本店で下準備をしたクロワッサンをシティ店に運び、店内のリターダー(低温で生地を保存する装置)で適切に休ませた後に店頭で焼き上げることで、本店の生産能力を最大限に生かしながら、シティで焼きたてのクロワッサンを提供できるようにしたという。
完璧な層を見せる香ばしいクロワッサンが日本でも食べられたら、と東京やニューヨークなど海外出店の可能性をと聞くと、「フランチャイズのオファーが世界中から届きますが、品質を考えるとフランチャイズ展開は不可能です。ただ、将来の成長を考えると、私たち自身でコントロールできるかたちでの海外展開は夢のひとつです。ニューヨーク、ロンドン、東京にひとつずつ出店できたら素晴らしいよね、とCameronと話すことはあります。これまで私たちは自分たちができることだけをやってきました。一時的な利益は追わず、サービス、商品、店舗での体験を含めてすべてのものを最高の状態で提供する、というディレクター陣3人の思いは同じで、そこはブレない自信があるので、これからも一歩一歩、健全でサスティナブルな運営をしていきたいと思っています」。

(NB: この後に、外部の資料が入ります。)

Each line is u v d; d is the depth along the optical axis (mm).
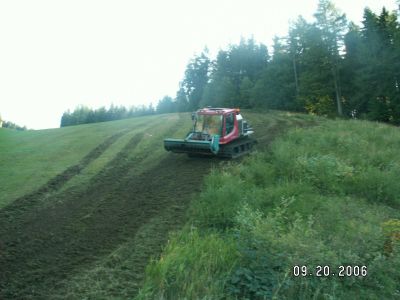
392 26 46969
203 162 16531
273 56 65500
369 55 45312
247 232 8133
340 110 48312
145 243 9047
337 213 9953
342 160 14250
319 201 10914
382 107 43781
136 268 7902
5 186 14055
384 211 10859
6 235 9734
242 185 12039
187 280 6957
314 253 7223
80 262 8250
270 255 7312
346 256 7410
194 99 88250
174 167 16078
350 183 12617
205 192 11570
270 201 10844
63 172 15914
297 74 61344
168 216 10664
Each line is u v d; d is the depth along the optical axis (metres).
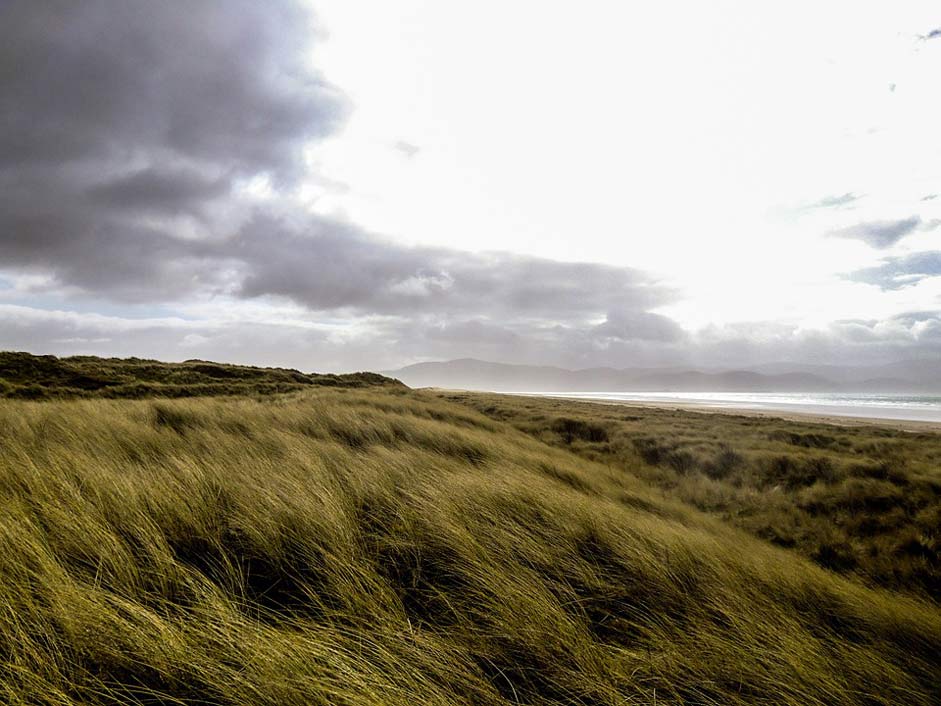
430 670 2.09
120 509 3.22
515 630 2.43
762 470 11.58
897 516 7.89
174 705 1.78
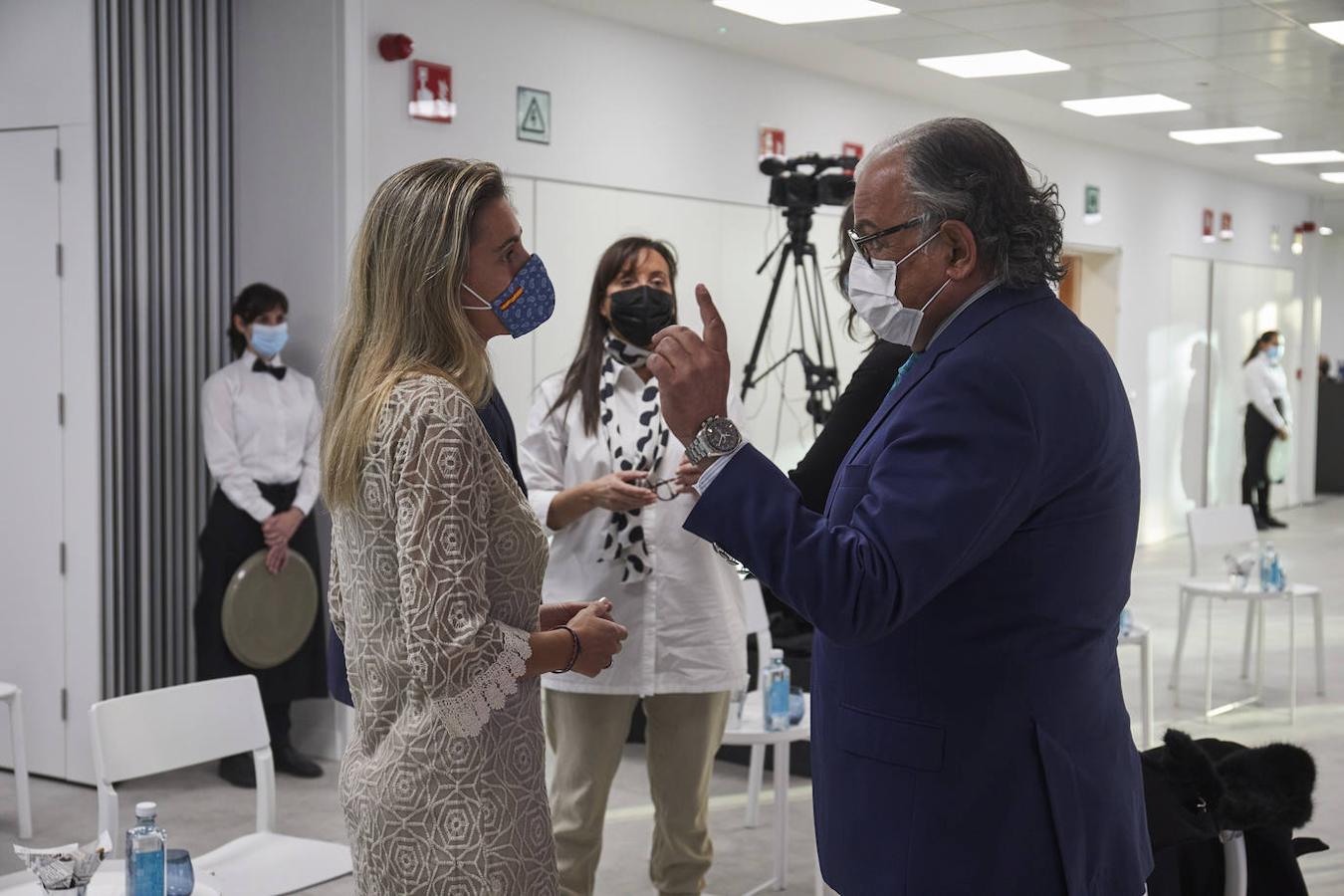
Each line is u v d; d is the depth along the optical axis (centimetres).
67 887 229
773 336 752
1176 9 615
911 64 758
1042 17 635
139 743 301
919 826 177
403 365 188
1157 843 267
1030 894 175
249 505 507
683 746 334
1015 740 175
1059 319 181
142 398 520
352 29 524
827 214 791
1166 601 909
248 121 548
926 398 171
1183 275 1238
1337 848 441
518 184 603
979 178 176
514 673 184
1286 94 838
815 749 194
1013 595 174
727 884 415
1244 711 633
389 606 188
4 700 454
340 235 528
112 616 509
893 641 180
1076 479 174
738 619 341
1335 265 1858
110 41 503
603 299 341
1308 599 922
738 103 728
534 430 346
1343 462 1630
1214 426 1305
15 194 508
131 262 516
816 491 269
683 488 316
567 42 625
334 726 541
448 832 185
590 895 331
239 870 297
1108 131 1016
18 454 514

最後に改めて、LUNEが大切にするフィロソフィーを尋ねると、「プライド、前向きであること、他人への敬意、成長」という4つを挙げてくれた。これらのキーワードは、長く勤めるスタッフが、LUNEのこんなところがたまらなく好きだというポイントを書き出した言葉そのものだという。今では、その言葉がいわば社訓のように、新たに加わるスタッフに受け継がれているそうだ。
経営者が掲げた美しい文言ではなく、スタッフが自ら感じ取り仲間に伝えたいフィロソフィーがあることにLUNEというチームの強さを感じる。その中心には、皆がポジティブに、そしてハッピーに働ける場所でありたいと願うKateの人柄と、創業時から変わらない彼女のクロワッサンへの情熱がある。